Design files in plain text

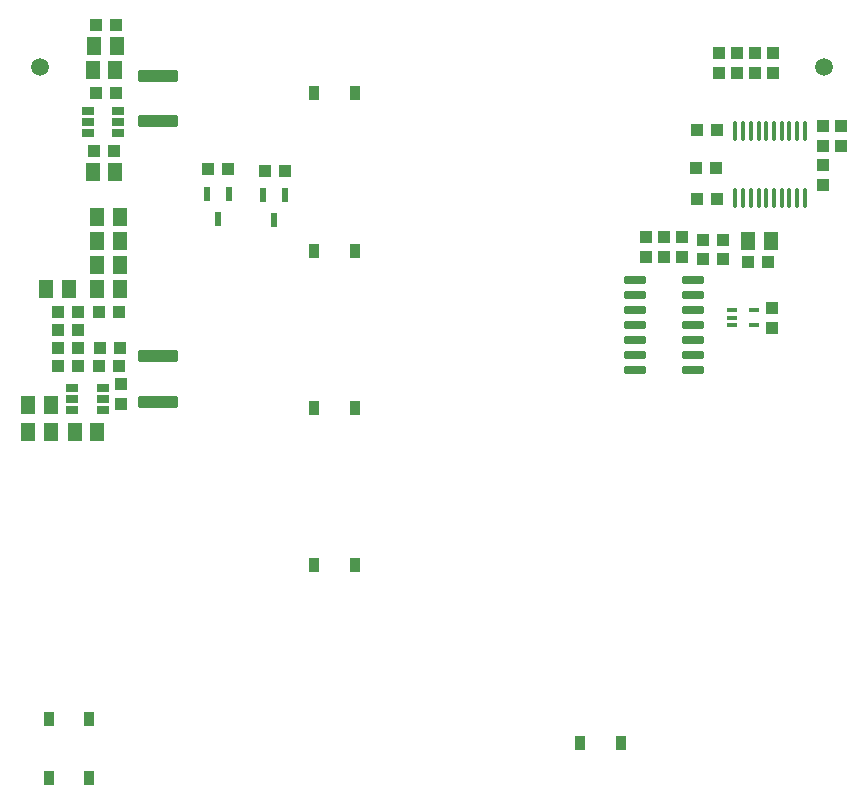
<source format=gtp>
%FSLAX24Y24*%
%MOIN*%
%SFA1B1*%

%IPPOS*%
%AMD10*
4,1,8,-0.034400,-0.011800,0.034400,-0.011800,0.037400,-0.008800,0.037400,0.008800,0.034400,0.011800,-0.034400,0.011800,-0.037400,0.008800,-0.037400,-0.008800,-0.034400,-0.011800,0.0*
1,1,0.006000,-0.034400,-0.008800*
1,1,0.006000,0.034400,-0.008800*
1,1,0.006000,0.034400,0.008800*
1,1,0.006000,-0.034400,0.008800*
%
%AMD18*
4,1,8,-0.056100,-0.021600,0.056100,-0.021600,0.066900,-0.010800,0.066900,0.010800,0.056100,0.021600,-0.056100,0.021600,-0.066900,0.010800,-0.066900,-0.010800,-0.056100,-0.021600,0.0*
1,1,0.021600,-0.056100,-0.010800*
1,1,0.021600,0.056100,-0.010800*
1,1,0.021600,0.056100,0.010800*
1,1,0.021600,-0.056100,0.010800*
%
G04~CAMADD=10~8~0.0~0.0~748.0~236.0~30.0~0.0~15~0.0~0.0~0.0~0.0~0~0.0~0.0~0.0~0.0~0~0.0~0.0~0.0~180.0~748.0~236.0*
%ADD10D10*%
%ADD11R,0.043300X0.039400*%
%ADD12O,0.013800X0.070900*%
%ADD13R,0.039400X0.043300*%
%ADD14R,0.051200X0.059100*%
%ADD15R,0.033500X0.015700*%
%ADD16R,0.023600X0.051200*%
%ADD17R,0.039400X0.027600*%
G04~CAMADD=18~8~0.0~0.0~1339.0~433.0~108.0~0.0~15~0.0~0.0~0.0~0.0~0~0.0~0.0~0.0~0.0~0~0.0~0.0~0.0~180.0~1338.0~432.0*
%ADD18D18*%
%ADD19R,0.035400X0.045300*%
%ADD20C,0.059100*%
%LNde-250624-1*%
%LPD*%
G54D10*
X32767Y26350D03*
Y26850D03*
Y27350D03*
Y27850D03*
Y28350D03*
Y28850D03*
Y29350D03*
X30833D03*
Y28850D03*
Y28350D03*
Y27850D03*
Y27350D03*
Y26850D03*
Y26350D03*
G54D11*
X33535Y33100D03*
X32865D03*
X35285Y29950D03*
X34615D03*
X16615Y33050D03*
X17285D03*
X18515Y33000D03*
X19185D03*
X33785Y30700D03*
X33115D03*
X33785Y30050D03*
X33115D03*
X12285Y27700D03*
X11615D03*
X12285Y27100D03*
X11615D03*
Y26500D03*
X12285D03*
X13650D03*
X12981D03*
X13685Y27100D03*
X13015D03*
X13635Y28300D03*
X12965D03*
X12285D03*
X11615D03*
X12815Y33650D03*
X13485D03*
X13535Y35600D03*
X12865D03*
X13535Y37850D03*
X12865D03*
X33585Y32050D03*
X32915D03*
X33585Y34350D03*
X32915D03*
G54D12*
X36502Y34322D03*
X36246D03*
X35990D03*
X35734D03*
X35478D03*
X35222D03*
X34966D03*
X34710D03*
X34454D03*
X34198D03*
X36502Y32078D03*
X36246D03*
X35990D03*
X35734D03*
X35478D03*
X35222D03*
X34966D03*
X34710D03*
X34454D03*
X34198D03*
G54D13*
X37100Y33815D03*
Y34485D03*
X37700Y33815D03*
Y34485D03*
X37100Y32515D03*
Y33185D03*
X13700Y25885D03*
Y25215D03*
X35400Y28435D03*
Y27765D03*
X31800Y30115D03*
Y30785D03*
X31200Y30115D03*
Y30785D03*
X32400Y30115D03*
Y30785D03*
X35450Y36265D03*
Y36935D03*
X34850Y36265D03*
Y36935D03*
X33650Y36265D03*
Y36935D03*
X34250Y36265D03*
Y36935D03*
G54D14*
X35374Y30650D03*
X34626D03*
X12176Y24300D03*
X12924D03*
X11374D03*
X10626D03*
X11374Y25200D03*
X10626D03*
X11226Y29050D03*
X11974D03*
X13674D03*
X12926D03*
X13674Y29850D03*
X12926D03*
X13674Y30650D03*
X12926D03*
X13674Y31450D03*
X12926D03*
X12776Y32950D03*
X13524D03*
Y36350D03*
X12776D03*
X13574Y37150D03*
X12826D03*
G54D15*
X34076Y28356D03*
Y28100D03*
Y27844D03*
X34824D03*
Y28356D03*
G54D16*
X19198Y32200D03*
X18450D03*
X18824Y31373D03*
X17324Y32213D03*
X16576D03*
X16950Y31387D03*
G54D17*
X12076Y25774D03*
Y25400D03*
Y25026D03*
X13100Y25774D03*
Y25400D03*
Y25026D03*
X12600Y35000D03*
Y34626D03*
Y34252D03*
X13624Y35000D03*
Y34626D03*
Y34252D03*
G54D18*
X14950Y25292D03*
Y26808D03*
Y34642D03*
Y36158D03*
G54D19*
X20157Y35591D03*
X21517D03*
X20157Y30341D03*
X21517D03*
X20157Y25092D03*
X21517D03*
X20157Y19843D03*
X21517D03*
X11299Y12756D03*
X12658D03*
X11299Y14724D03*
X12658D03*
X29015Y13937D03*
X30375D03*
G54D20*
X37150Y36450D03*
X11000D03*
M02*
</source>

[WORK INSTRUCTION] Please write out, exactly as they appear, only the lines from the one holding "X20157Y19843D03*" through the end of the data.

[SOLUTION TO THE EXERCISE]
X20157Y19843D03*
X21517D03*
X11299Y12756D03*
X12658D03*
X11299Y14724D03*
X12658D03*
X29015Y13937D03*
X30375D03*
G54D20*
X37150Y36450D03*
X11000D03*
M02*
</source>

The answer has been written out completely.